KOM Networks Transforms ILM market
by Mark Cox
Information lifecycle management (ILM) is clearly a hot topic of the day. Some might even say over-hyped. EMC has staked out a profile in the area, and some of its Tier One competitors have announced, or are about to announce, road maps for their own solutions.
KOM Networks, a Kanata ON-based company of about 50 people, is smaller than these companies. But it also has something they don't have yet. A product -- specifically a product that does end-to-end automated ILM today.
KOM Networks (the KOM are the initials of the firm's original founder) has been around since 1969, and under its present management since 1989, when it began developing software to manage optical storage for Digital VAX systems. Back then, archiving data onto optical storage in the proprietary operating systems of the day required changing the device driver and rewriting the application to access the data. They wrote a product that provided device independence to make this rewriting unnecessary.

::::

WHAT YOU NEED TO DO –
A. In the KOM Networks article, why did the company write a product that provided device independence?
B. Extend the KOM Networks article by writing what comes after its last paragraph.

DATASET CONTENT –
::::

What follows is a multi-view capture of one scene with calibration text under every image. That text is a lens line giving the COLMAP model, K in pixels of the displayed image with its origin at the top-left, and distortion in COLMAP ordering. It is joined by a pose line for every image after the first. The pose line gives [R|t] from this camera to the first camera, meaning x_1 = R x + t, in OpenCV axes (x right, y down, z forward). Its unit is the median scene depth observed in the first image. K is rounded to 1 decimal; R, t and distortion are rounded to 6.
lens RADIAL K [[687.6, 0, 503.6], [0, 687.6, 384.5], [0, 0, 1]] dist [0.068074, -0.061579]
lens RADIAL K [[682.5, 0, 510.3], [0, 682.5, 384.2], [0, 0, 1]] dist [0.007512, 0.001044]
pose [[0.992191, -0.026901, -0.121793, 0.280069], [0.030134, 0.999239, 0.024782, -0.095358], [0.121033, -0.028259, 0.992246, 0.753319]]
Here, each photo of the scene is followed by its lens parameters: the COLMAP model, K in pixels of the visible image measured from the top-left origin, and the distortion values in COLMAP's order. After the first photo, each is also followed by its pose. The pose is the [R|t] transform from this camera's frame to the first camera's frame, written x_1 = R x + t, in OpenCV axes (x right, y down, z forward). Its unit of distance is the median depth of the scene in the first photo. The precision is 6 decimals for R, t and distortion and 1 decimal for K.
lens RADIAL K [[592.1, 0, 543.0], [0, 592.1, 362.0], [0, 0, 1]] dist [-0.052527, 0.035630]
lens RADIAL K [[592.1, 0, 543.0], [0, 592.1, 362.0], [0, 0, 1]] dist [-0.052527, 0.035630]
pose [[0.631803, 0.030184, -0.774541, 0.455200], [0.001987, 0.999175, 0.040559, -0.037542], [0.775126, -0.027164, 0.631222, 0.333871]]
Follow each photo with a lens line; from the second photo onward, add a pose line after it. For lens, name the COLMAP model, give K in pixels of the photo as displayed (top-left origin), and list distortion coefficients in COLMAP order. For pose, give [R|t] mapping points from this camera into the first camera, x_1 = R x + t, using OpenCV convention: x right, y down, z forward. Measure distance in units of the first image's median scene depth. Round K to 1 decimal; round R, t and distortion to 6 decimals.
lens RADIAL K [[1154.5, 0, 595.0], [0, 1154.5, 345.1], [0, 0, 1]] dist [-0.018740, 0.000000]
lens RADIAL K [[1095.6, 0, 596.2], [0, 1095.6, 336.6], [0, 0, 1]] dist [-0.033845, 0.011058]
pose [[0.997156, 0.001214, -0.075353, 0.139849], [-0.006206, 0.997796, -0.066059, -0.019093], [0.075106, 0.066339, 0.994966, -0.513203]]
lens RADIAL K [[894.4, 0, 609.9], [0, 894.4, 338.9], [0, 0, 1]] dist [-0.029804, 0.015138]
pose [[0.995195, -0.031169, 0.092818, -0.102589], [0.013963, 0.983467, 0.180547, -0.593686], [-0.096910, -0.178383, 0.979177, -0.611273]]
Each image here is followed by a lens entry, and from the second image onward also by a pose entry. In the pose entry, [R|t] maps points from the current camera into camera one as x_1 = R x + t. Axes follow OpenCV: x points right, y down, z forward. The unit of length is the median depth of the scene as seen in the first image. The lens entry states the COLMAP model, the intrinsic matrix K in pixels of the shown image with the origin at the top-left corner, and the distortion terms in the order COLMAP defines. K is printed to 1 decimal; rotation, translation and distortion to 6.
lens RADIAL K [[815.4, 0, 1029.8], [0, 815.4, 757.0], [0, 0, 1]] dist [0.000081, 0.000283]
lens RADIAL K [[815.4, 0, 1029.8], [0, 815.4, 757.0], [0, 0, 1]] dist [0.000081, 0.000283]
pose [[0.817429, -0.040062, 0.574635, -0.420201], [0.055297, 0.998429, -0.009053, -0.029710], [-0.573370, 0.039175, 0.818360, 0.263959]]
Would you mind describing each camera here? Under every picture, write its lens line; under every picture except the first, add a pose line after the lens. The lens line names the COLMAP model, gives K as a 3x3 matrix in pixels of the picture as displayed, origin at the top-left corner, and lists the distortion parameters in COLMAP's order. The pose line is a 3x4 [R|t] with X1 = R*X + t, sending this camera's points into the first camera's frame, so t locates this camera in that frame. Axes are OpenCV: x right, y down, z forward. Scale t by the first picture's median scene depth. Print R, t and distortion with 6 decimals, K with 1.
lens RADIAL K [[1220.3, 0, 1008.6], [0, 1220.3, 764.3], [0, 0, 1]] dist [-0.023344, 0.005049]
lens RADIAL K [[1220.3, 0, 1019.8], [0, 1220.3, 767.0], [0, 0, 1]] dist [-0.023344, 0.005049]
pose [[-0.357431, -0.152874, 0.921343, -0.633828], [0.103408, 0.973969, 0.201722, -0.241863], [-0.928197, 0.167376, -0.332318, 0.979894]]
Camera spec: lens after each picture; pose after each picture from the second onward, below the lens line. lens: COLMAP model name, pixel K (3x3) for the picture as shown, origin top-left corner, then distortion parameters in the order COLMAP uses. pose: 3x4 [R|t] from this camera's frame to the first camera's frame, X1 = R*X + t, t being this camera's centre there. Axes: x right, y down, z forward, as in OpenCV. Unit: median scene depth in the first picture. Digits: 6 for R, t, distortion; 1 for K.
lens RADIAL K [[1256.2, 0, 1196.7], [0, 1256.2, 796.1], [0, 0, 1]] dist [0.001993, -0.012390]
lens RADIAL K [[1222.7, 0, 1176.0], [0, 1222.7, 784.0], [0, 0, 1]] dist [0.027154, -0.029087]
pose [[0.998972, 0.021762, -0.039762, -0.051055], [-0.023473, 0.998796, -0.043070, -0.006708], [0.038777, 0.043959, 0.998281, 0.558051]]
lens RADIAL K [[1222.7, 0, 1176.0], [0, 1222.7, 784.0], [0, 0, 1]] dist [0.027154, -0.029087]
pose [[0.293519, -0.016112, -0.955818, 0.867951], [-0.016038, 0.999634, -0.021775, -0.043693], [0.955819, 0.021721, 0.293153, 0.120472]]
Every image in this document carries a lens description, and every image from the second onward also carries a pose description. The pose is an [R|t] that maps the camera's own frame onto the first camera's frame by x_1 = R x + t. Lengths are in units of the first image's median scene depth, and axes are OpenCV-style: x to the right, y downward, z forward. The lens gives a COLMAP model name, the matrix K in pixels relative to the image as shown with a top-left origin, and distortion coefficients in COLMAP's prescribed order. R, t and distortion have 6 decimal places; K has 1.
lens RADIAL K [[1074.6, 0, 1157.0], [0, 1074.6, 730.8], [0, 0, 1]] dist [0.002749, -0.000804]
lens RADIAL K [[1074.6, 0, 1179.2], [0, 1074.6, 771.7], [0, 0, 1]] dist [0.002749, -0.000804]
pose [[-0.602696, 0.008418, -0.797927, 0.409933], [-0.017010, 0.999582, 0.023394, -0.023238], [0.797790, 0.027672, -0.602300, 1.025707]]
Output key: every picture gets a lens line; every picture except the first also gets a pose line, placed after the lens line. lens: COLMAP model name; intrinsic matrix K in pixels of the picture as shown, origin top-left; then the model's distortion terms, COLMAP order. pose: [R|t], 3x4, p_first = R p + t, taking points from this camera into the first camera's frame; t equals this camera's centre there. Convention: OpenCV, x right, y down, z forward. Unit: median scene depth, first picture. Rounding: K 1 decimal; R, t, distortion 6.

::::

RESULTS OF THE EXERCISE –
A. Archiving data onto optical storage in the proprietary operating systems of that time meant changing the device driver and rewriting the application to reach the data. KOM Networks wrote the device-independence product so that this rewriting was no longer needed.

B.
Another product designed for VAX systems became the ancestor of their present ILM line. Another VAX problem was that although optical storage stored vast amounts of information, the file systems for VAX didn't accommodate enough file names for large amounts of storage, which limited the optical storage on each piece of media
"So KOM Networks added virtual file space, to let you pick media from wherever it is and access it like it was on line all the time," said Dan Tanner, the company's Vice President of Business Development. "It created Virtual Disks from optical media."
Tanner said that as VAX began to decline, the product was ported over to UNIX, where it became the company's Optiserver Automated Library Driver. Six years ago it was again ported, this time to the Windows environment, where it became OptiStorm, which featured device transparency, unlimited volume and the ability to combine the advantages of optical storage with the access, convenience and functionality of hard disk drives.
The ILM solution, the KOMworx Data Manager, was introduced in 2001, and features OptiStorm as its engine.
"Using a policy-based wizard, it makes it possible for the administrator to direct where the storage goes," Tanner said. It aggregates all Host-, LAN- and SAN-attached storage into a single Virtual Volume with automatic provisioning of resources, and places files on the most appropriate, cost-effective storage resource at any pre-defined point in the file's lifecycle.
"It automates it so that data has different values over its life cycle and allows administrator support with whatever hardware is needed."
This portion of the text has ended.